::: DATASET
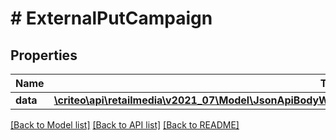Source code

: # # ExternalPutCampaign

## Properties

Name | Type | Description | Notes
------------ | ------------- | ------------- | -------------
**data** | [**\criteo\api\retailmedia\v2021_07\Model\JsonApiBodyWithExternalIdOfEditableCampaignAttributesAndCampaign**](JsonApiBodyWithExternalIdOfEditableCampaignAttributesAndCampaign.md) |  | [optional]

[[Back to Model list]](../../README.md#models) [[Back to API list]](../../README.md#endpoints) [[Back to README]](../../README.md)
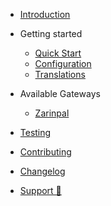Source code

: * [Introduction](introduction.md)

* Getting started

  * [Quick Start](quickstart.md)
  * [Configuration](configuration.md)
  * [Translations](translations.md)
    
* Available Gateways

  * [Zarinpal](gateways/zarinpal.md)
  
* [Testing](testing.md)

* [Contributing](contributing.md)
* [Changelog](changelog.md)
* [Support 💜](support.md)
::::::
None of the pictures belongs in the answer, but all the entries must be repeated exactly.

▶ **SOLVED PROBLEM**:
Source code

: # # ExternalPutCampaign

## Properties

Name | Type | Description | Notes
------------ | ------------- | ------------- | -------------
**data** | [**\criteo\api\retailmedia\v2021_07\Model\JsonApiBodyWithExternalIdOfEditableCampaignAttributesAndCampaign**](JsonApiBodyWithExternalIdOfEditableCampaignAttributesAndCampaign.md) |  | [optional]

[[Back to Model list]](../../README.md#models) [[Back to API list]](../../README.md#endpoints) [[Back to README]](../../README.md)
Source code

: * [Introduction](introduction.md)

* Getting started

  * [Quick Start](quickstart.md)
  * [Configuration](configuration.md)
  * [Translations](translations.md)
    
* Available Gateways

  * [Zarinpal](gateways/zarinpal.md)
  
* [Testing](testing.md)

* [Contributing](contributing.md)
* [Changelog](changelog.md)
* [Support 💜](support.md)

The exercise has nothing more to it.